At the end of 2017, Fessenheim had more than 1,000 employees and service providers on site.

Only 294 people will be needed on site for the fuel removal process until 2023, and about 60 after that for the final disassembly.

It is estimated that shutting down the reactor will put the livelihoods of 2,500 people in the tiny Alsatian community at risk, directly or indirectly.

In Fressenheim, people expressed anger over the decision, fearing for the future of the workers that would lose their jobs.

“What pain, it is inhuman what is happening,” the CGT labour union tweeted as the first switches were flicked.

“We want to die,” they tweeted.

 

The government has said workers will be transferred to other EDF sites. But many would have to leave their families behind.

Safety failures

The reactor in Fessenhaim opened in 1977 and had outlived its projected 40-year life span by three years.

While there is no legal limit on the life span of French nuclear power stations, EDF has envisaged a 40-year ceiling for all second-generation reactors, which use pressurised water technology.

France's ASN nuclear safety authority has said reactors can be operated beyond 40 years only if ambitious safety improvements are undertaken.

In the 1990s and 2000s, several safety failures were reported at Fessenheim, including an electrical fault, cracks in a reactor cover, a chemistry error, water pollution, a fuel leak, and non-lethal radioactive contamination of workers.

In 2007, the same year a Swiss study found that seismic risks in the Alsace region had been underestimated during construction, the ASN denounced a “lack of rigour” in EDF's operation of the plant.

A pro-nuclear energy group protests outside the Greenpeace headquarters in Paris the day France switched off the Fessenheim nuclear power plant. Photo: AFP

.. not done before 2040

Former president Francois Hollande pledged to close Fessenheim – on the Rhine river – but it was not until 2018 that his successor Emmanuel Macron gave the final green light.

The procedure to finally shut down the plant, four months after the first reactor was taken offline, started hours earlier than scheduled, and will be followed in the coming months and years by the site's dismantlement.

After its disconnection from the power grid Monday, it will be months before Fessenheim's reactors have cooled enough for the spent fuel to be removed.

That process should be completed by 2023, but the plant is not expected to be fully dismantled before at least 2040.

12 more closures announced

Without Fessenheim, France will still have 56 pressurised water reactors at 18 nuclear plants  generating around 70 percent of its electricity.

Only the United States, with 98, has more reactors, but France is by far the world's biggest consumer of nuclear energy.

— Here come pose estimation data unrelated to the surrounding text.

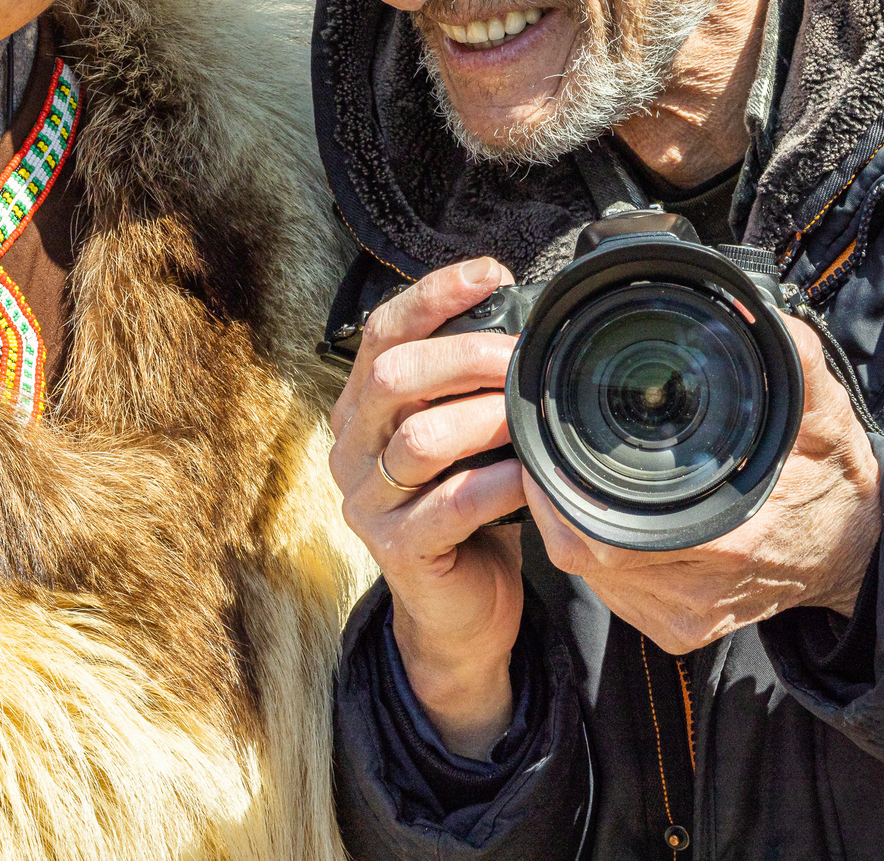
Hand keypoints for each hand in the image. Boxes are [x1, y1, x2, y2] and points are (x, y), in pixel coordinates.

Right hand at [328, 257, 531, 757]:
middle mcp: (352, 447)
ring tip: (531, 414)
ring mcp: (368, 501)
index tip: (490, 273)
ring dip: (485, 418)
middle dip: (464, 355)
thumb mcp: (462, 437)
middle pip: (393, 376)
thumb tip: (528, 321)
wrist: (462, 610)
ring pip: (420, 440)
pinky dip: (496, 485)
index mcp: (363, 408)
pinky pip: (448, 507)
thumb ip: (468, 388)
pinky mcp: (397, 551)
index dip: (432, 296)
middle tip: (523, 356)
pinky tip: (530, 476)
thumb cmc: (469, 508)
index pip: (382, 333)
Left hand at [526, 313, 881, 654]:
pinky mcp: (678, 630)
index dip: (560, 488)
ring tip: (578, 475)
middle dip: (556, 498)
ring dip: (574, 524)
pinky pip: (612, 593)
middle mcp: (698, 590)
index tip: (548, 445)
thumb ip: (792, 359)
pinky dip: (599, 552)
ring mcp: (685, 617)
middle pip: (581, 552)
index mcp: (728, 541)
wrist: (862, 554)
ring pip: (589, 575)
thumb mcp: (824, 412)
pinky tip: (611, 516)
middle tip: (552, 450)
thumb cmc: (835, 482)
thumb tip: (755, 308)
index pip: (602, 531)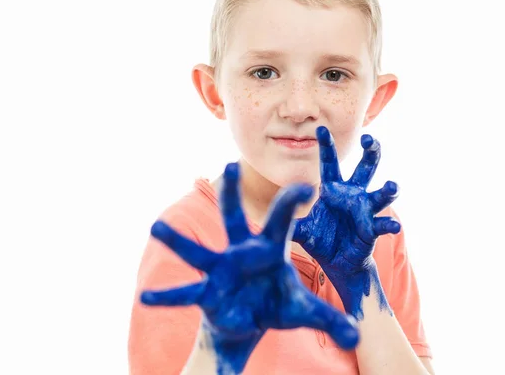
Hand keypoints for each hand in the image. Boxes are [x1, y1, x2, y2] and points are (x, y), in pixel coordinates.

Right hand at [141, 162, 358, 373]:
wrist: (251, 321)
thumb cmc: (276, 304)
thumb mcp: (304, 311)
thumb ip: (328, 318)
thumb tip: (357, 339)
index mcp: (269, 249)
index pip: (283, 220)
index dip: (293, 202)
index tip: (306, 185)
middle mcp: (241, 252)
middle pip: (235, 218)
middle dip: (231, 192)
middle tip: (229, 164)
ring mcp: (221, 270)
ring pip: (198, 251)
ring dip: (178, 241)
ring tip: (156, 227)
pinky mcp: (207, 293)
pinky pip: (185, 293)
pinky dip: (168, 297)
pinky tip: (147, 298)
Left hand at [293, 126, 399, 318]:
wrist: (337, 263)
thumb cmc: (320, 239)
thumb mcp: (300, 228)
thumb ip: (287, 218)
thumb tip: (264, 213)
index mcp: (333, 189)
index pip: (330, 162)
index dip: (326, 146)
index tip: (320, 128)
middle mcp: (352, 195)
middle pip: (364, 167)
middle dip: (370, 152)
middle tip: (370, 139)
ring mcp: (364, 211)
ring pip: (379, 194)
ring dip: (387, 190)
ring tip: (392, 185)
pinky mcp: (371, 230)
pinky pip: (382, 224)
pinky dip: (389, 225)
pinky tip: (394, 226)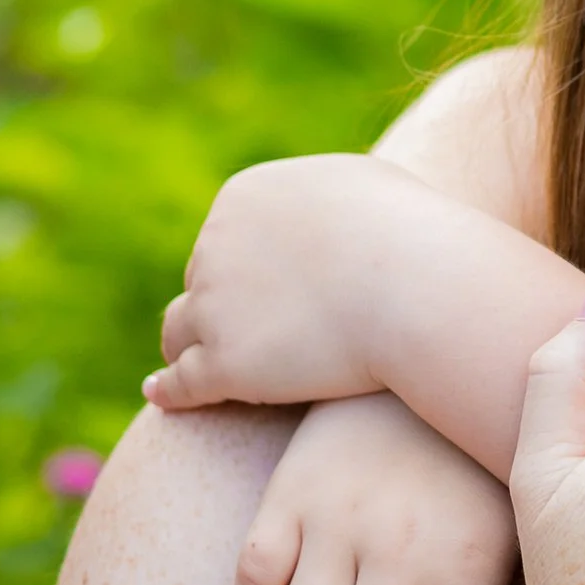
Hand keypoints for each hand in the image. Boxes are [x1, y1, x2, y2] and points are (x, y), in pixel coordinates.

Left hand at [146, 154, 426, 408]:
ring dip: (186, 347)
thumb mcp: (364, 187)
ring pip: (180, 332)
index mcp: (244, 198)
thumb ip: (327, 198)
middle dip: (223, 305)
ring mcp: (215, 307)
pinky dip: (170, 391)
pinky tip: (163, 397)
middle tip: (250, 334)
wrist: (421, 285)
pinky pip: (182, 384)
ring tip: (189, 369)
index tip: (268, 292)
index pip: (227, 235)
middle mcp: (214, 246)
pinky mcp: (225, 364)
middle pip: (204, 281)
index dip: (247, 266)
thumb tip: (322, 210)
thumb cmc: (413, 232)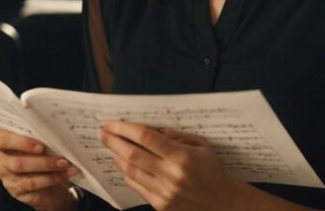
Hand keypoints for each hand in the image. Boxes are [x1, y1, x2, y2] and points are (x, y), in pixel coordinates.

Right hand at [0, 130, 78, 210]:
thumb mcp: (38, 142)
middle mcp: (1, 161)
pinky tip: (64, 174)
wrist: (48, 182)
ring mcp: (7, 178)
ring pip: (25, 174)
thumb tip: (55, 132)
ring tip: (66, 164)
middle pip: (16, 161)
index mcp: (1, 143)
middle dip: (42, 159)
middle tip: (61, 158)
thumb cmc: (42, 155)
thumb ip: (39, 137)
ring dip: (49, 168)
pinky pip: (33, 184)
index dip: (18, 141)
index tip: (40, 145)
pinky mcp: (16, 191)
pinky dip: (51, 178)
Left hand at [99, 119, 243, 209]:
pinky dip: (128, 173)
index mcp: (181, 156)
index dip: (125, 128)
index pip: (146, 138)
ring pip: (131, 172)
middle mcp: (170, 175)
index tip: (112, 122)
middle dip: (113, 141)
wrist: (222, 203)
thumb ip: (175, 136)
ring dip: (117, 157)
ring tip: (111, 146)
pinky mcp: (160, 205)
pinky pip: (137, 186)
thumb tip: (151, 129)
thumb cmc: (212, 170)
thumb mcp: (201, 145)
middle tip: (102, 132)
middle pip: (132, 155)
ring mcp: (164, 192)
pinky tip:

In January, the government said it would shut 12 more reactors nearing or exceeding the 40-year limit by 2035 – when nuclear power should represent just 50 percent of the country's energy mix – in favour of renewable sources.

At the same time, EDF is racing to get its first next-generation reactor running by 2022 – 10 years behind schedule – and more may be in the pipeline.

Future plans under consideration for Fessenheim include turning it into a site for recycling low-level radioactive metal, or a biofuel plant, both promising to bring back hundreds of jobs, but neither expected to materialise for several more years.